With these enhancements to toolpaths, the computer must be able to handle the increased requirements. If it takes hours to generate a tool path, would a new or different designed computer be able to do the same in a few minutes? Its common knowledge that computers are updated almost every year with new technologies and CAM systems have begun to take note of this. Processing tool paths in the background enables the programmer to continue to work while the tool path is generated in the background. Further, newer computer processors have more cores which allow modern CAM software to do more calculations simultaneously, resulting in quicker tool path generation.
It seems like nearly everything about HSM has changed over the last 10 years. While the theory and some of the ideas remain constant, the application continues to be propelled forward. Whether it be a better tool coating, a more rigid machine design, or a new way to tool path concept, the ability to combine the best practices is what enables todays modern Die/Mold shop to run HSM.

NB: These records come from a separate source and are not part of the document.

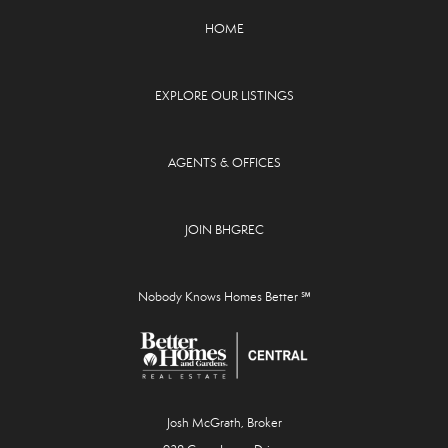
HOME
EXPLORE OUR LISTINGS
AGENTS & OFFICES
JOIN BHGREC
Nobody Knows Homes Better ℠
Josh McGrath, Broker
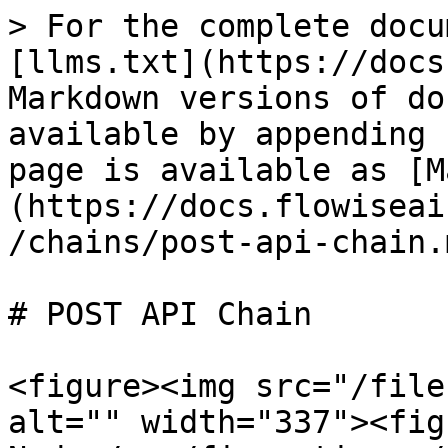
> For the complete docu
[llms.txt](https://docs
Markdown versions of do
available by appending 
page is available as [M
(https://docs.flowiseai
/chains/post-api-chain.m
# POST API Chain

<figure><img src="/file
alt="" width="337"><fig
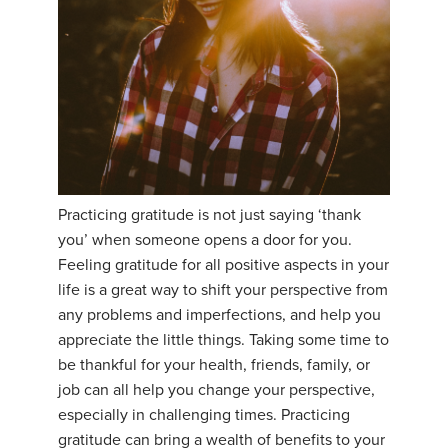
Practicing gratitude is not just saying ‘thank
you’ when someone opens a door for you.
Feeling gratitude for all positive aspects in your
life is a great way to shift your perspective from
any problems and imperfections, and help you
appreciate the little things. Taking some time to
be thankful for your health, friends, family, or
job can all help you change your perspective,
especially in challenging times. Practicing
gratitude can bring a wealth of benefits to your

Today's 5-flute high-feed roughing end mills achieve 4X higher MRR (Material Removal Rate) in P20 tool steel.
High-Speed Machining in Aerospace Applications
High-speed cutting techniques have been common within the Aerospace industry for very many years. Initially, these techniques were applied to aluminum parts; however, over time the same types of cutting approaches have been applied to other aerospace materials as well. “Go fast and take a light cut” applies to all these materials, the difference being what constitutes “fast.” Fast in titanium is dog slow in aluminum.
The development of high-speed machining has always been a “leap frog” series of product/process improvements between the machine tool builders and the cutting tool suppliers. As higher performance spindles became available, the cutting tool performance was often the limitation. As cutting tools improved, the spindle speed and power needs increased, causing new machine and spindle designs to become available. This sequence continues.
Today, Makino offers large, high-performance aluminum-focused machines with 33,000 rpm, 175 horsepower spindles and large titanium/hard-metal-focused machines with 4,000 rpm, 130 HP, 737 ft/lb spindles.
Smaller machine platforms may also be configured to provide high-speed machining capabilities for smaller parts.
Current process performance parameters as well as what was considered high speed aerospace processing 20 years ago are shown in the following examples:
Example of a fir tree slot on a turbine disc being machined on a Makino HEAT Extreme Wire EDM at a 48% reduction in cycle time due to 1.9X faster machining speed.
While searching for machine tools to adopt HSM, look for demonstrations of rigidity, adaptive control processing speed and spindles that can run at unlimited full duty speed. It takes more than just the machine tool—all the other aspects like tooling, toolholders and CAM systems are designed to work together for HSM.
In summary, HSM takes many forms dependent on materials and applications. While it's the standard for today's machining, it's dynamic and will change as technologies are developed.